(Task details) Filter the entries for lines with the word "begins".

(Source records)
★ ★ ★ ★ ★

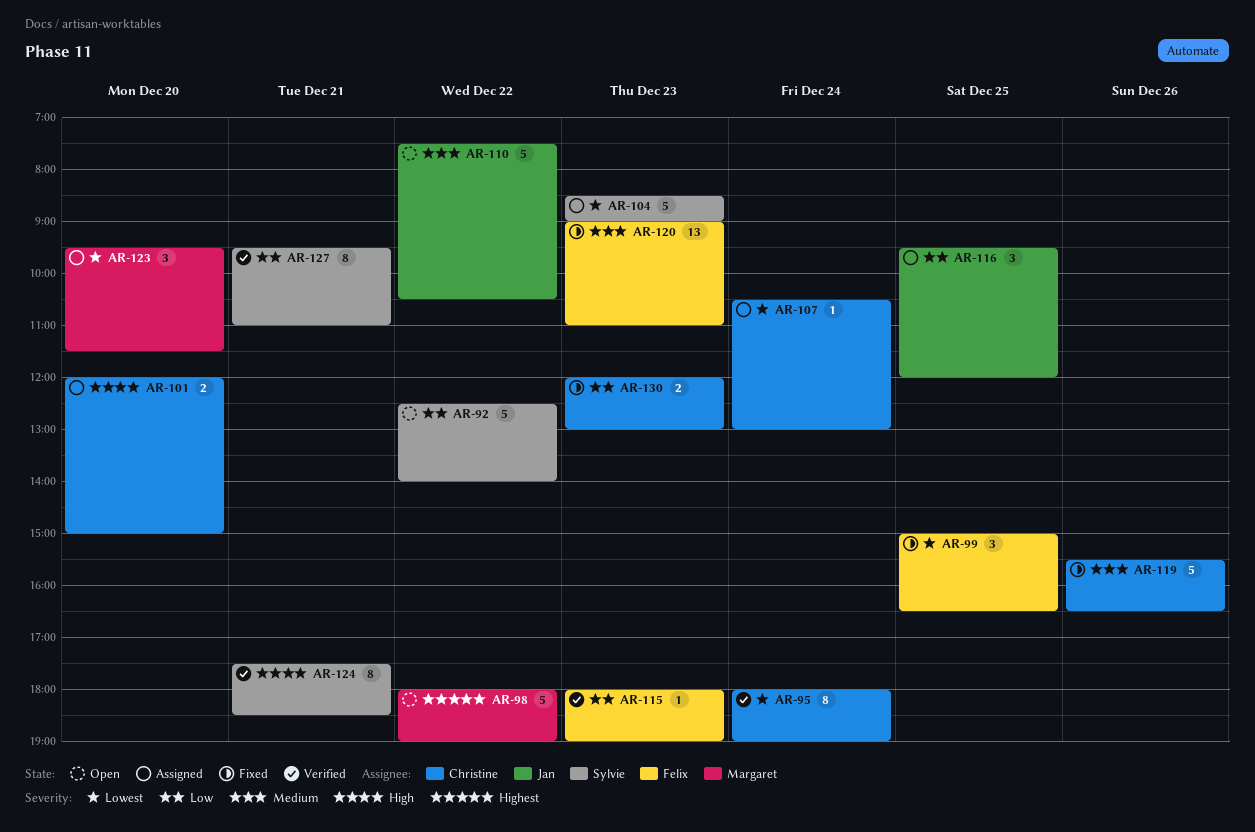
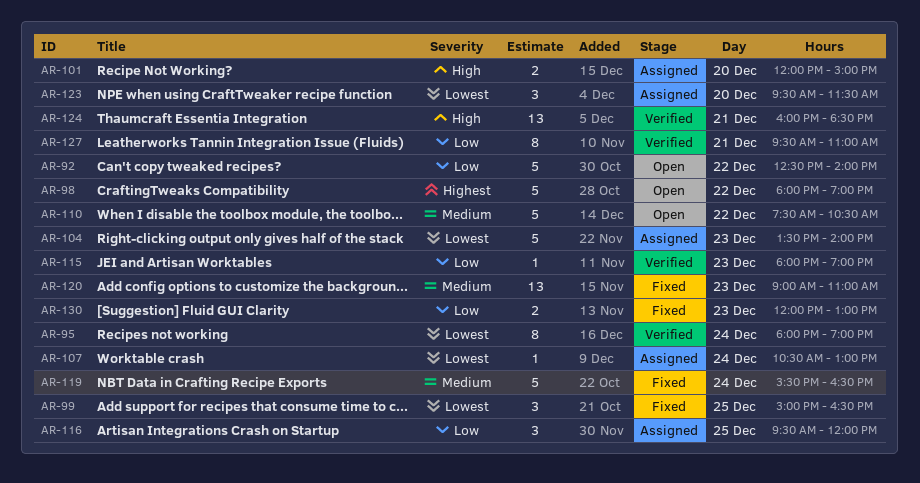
AR-104, begins: 08:30 -> 13:30
AR-104, ends: 09:00 -> 14:00
AR-119, day: Dec 26 -> Dec 24
AR-124, estimate: 8 -> 13
AR-124, begins: 17:30 -> 16:00

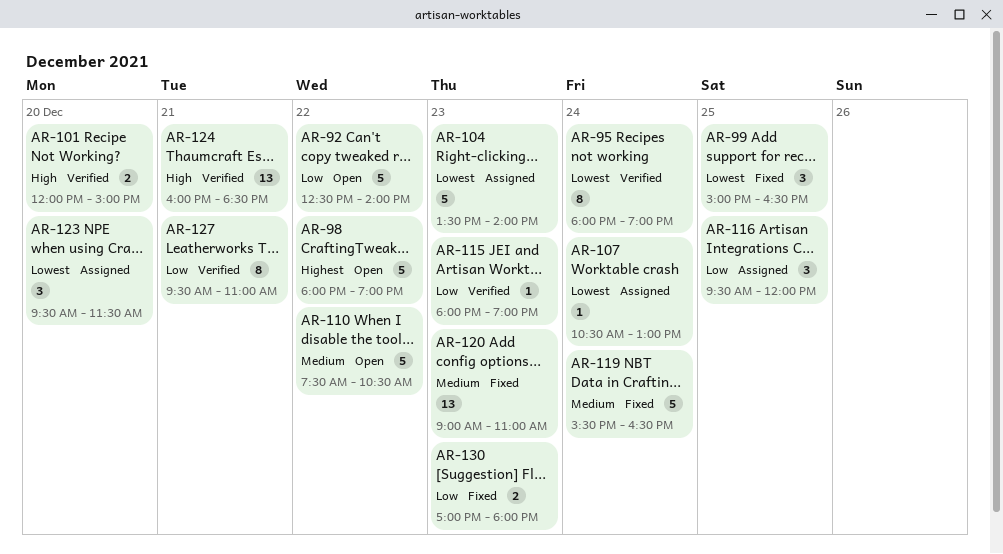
AR-101, status: Assigned -> Verified
AR-130, begins: 12:00 -> 17:00
AR-130, ends: 13:00 -> 18:00

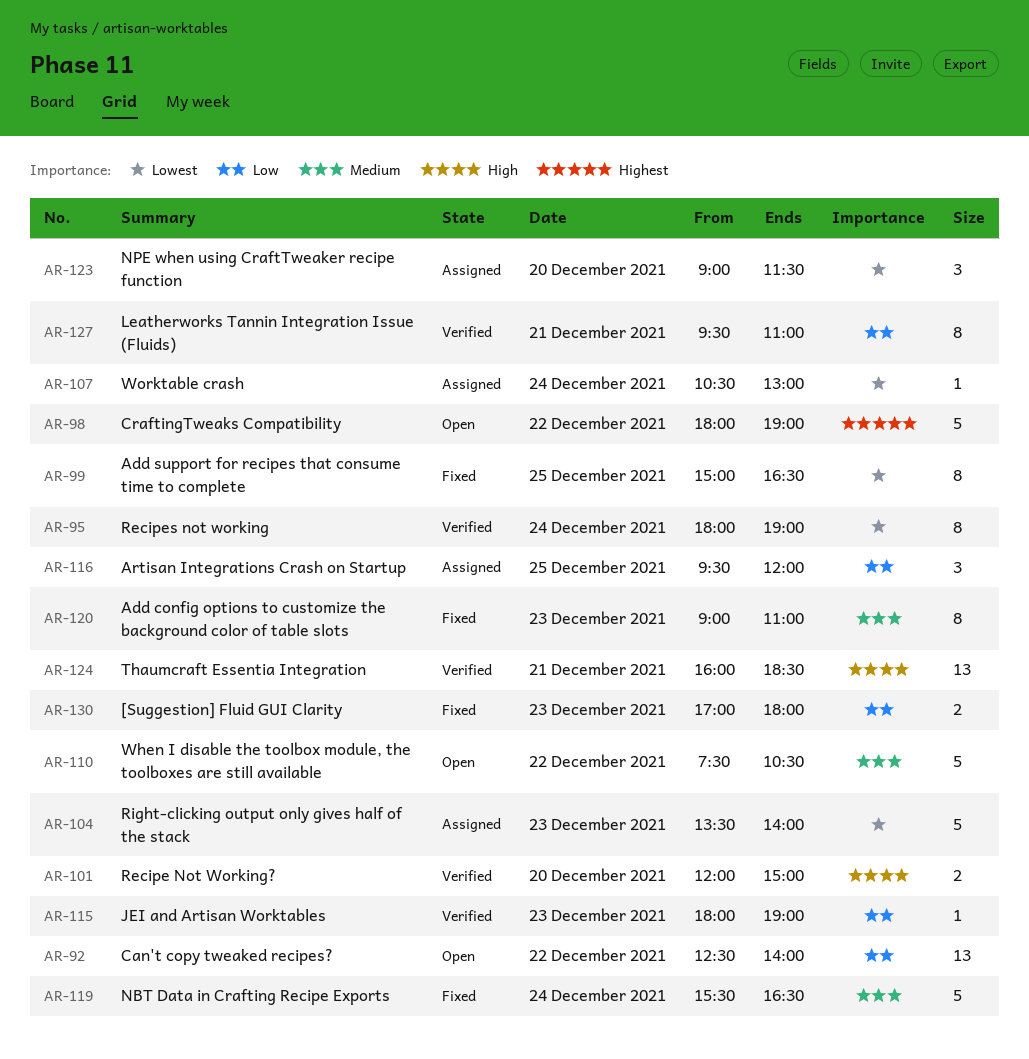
AR-92, estimate: 5 -> 13
AR-99, estimate: 3 -> 8
AR-120, estimate: 13 -> 8
AR-123, begins: 09:30 -> 09:00

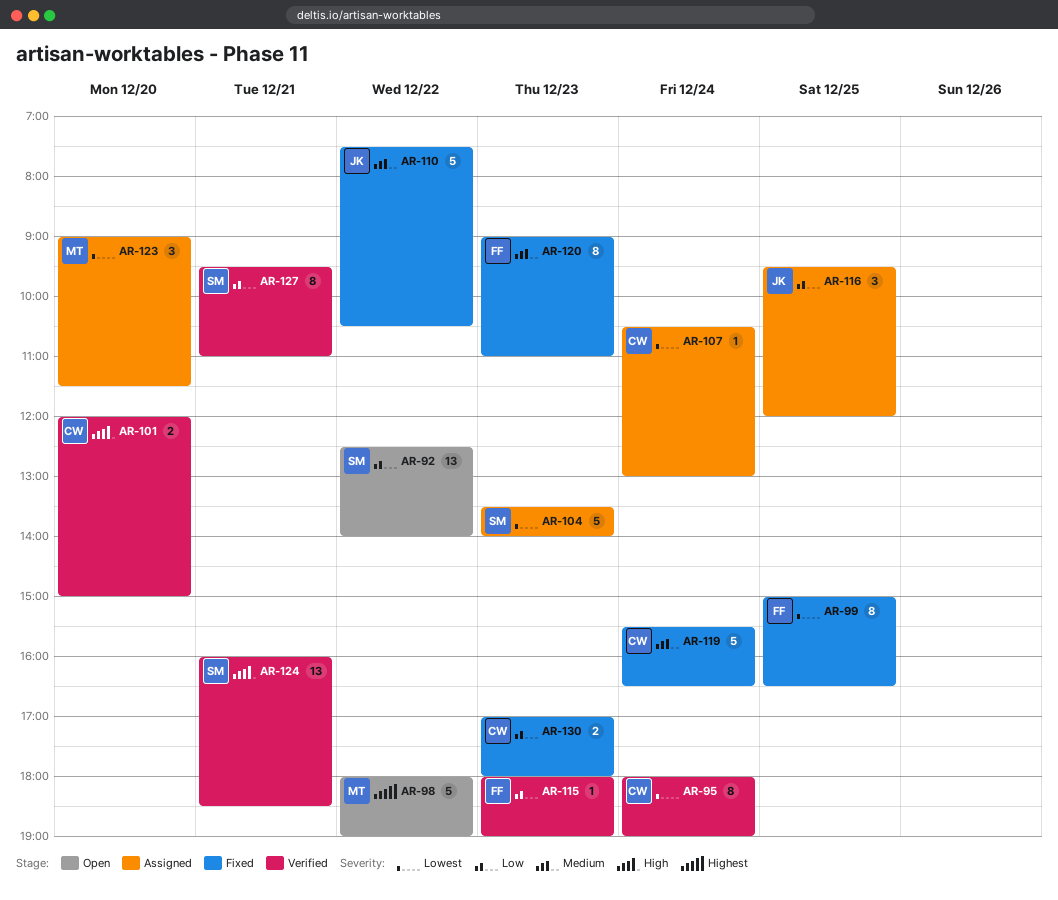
AR-110, status: Open -> Fixed

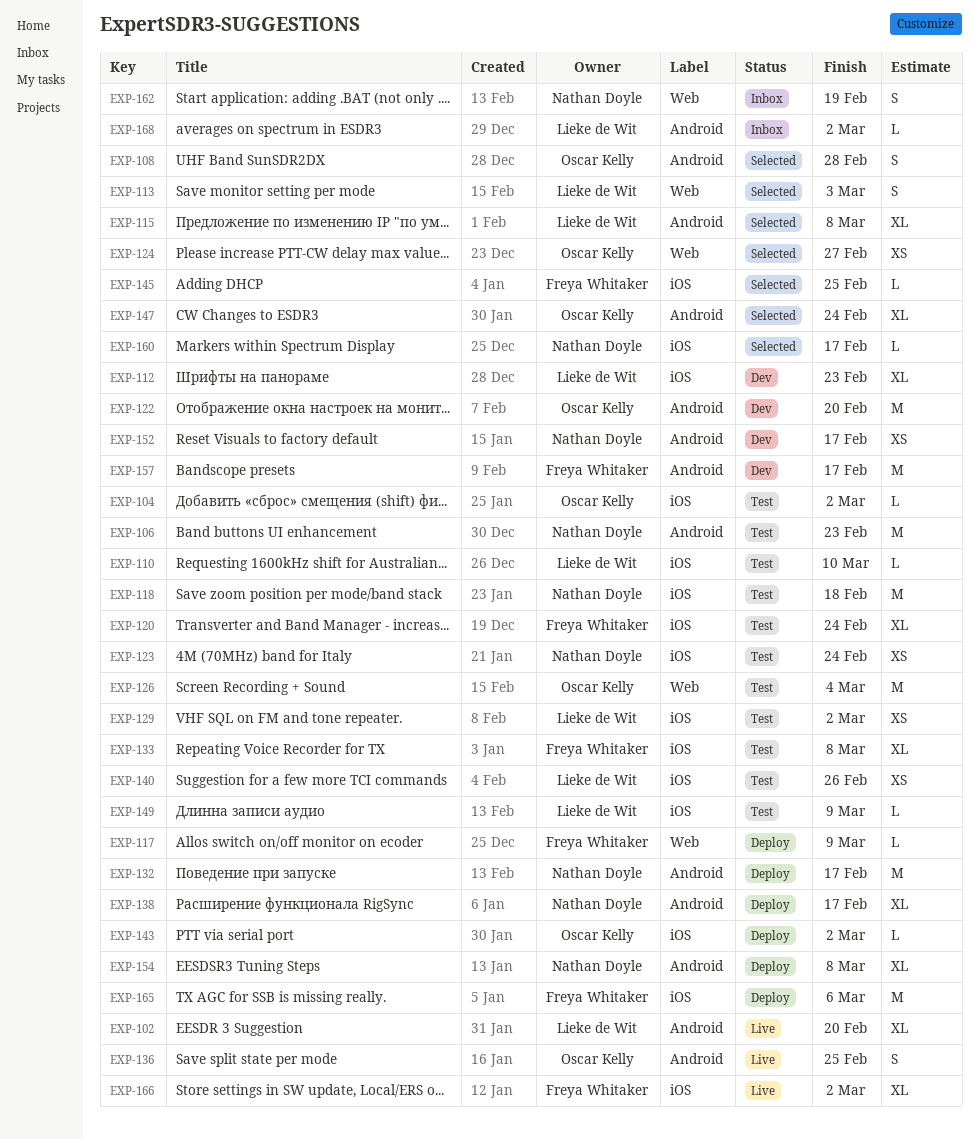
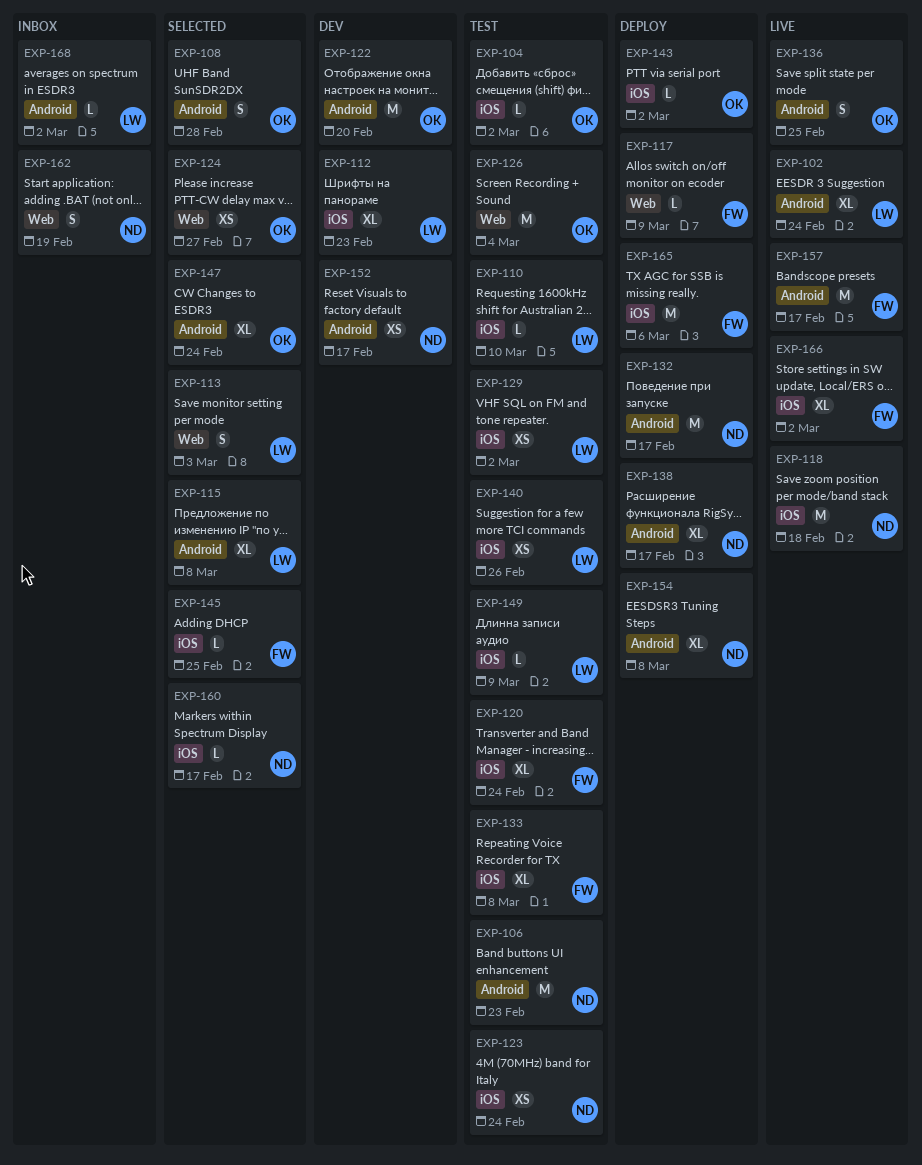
EXP-102, due: Feb 20 -> Feb 24
EXP-118, status: Test -> Live
EXP-157, status: Dev -> Live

★ ★ ★ ★ ★

(Response below)
AR-104, begins: 08:30 -> 13:30
AR-124, begins: 17:30 -> 16:00
AR-130, begins: 12:00 -> 17:00
AR-123, begins: 09:30 -> 09:00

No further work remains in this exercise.